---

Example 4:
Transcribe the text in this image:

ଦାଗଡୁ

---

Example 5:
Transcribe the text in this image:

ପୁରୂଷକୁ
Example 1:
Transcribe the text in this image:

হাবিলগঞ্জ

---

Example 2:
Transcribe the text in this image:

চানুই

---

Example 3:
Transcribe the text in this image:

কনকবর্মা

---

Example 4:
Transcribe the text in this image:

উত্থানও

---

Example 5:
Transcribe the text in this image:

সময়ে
===
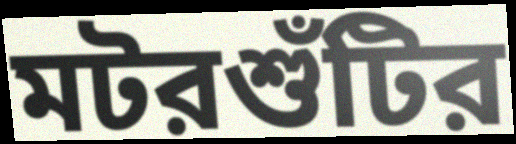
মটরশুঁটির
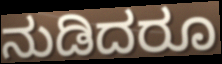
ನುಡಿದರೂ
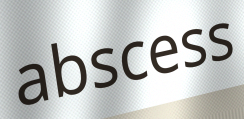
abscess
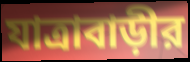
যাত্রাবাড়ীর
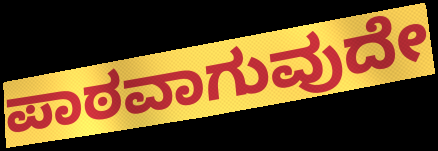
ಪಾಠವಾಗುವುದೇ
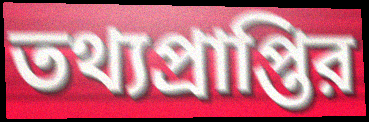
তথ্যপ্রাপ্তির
===
## WHAT YOU WILL DO:
Wherever the word "Example" appears in the listing, copy the line that holds it.

## SOLUTION FOR THIS PROBLEM:
Example 4:
Example 5:
Example 1:
Example 2:
Example 3:
Example 4:
Example 5:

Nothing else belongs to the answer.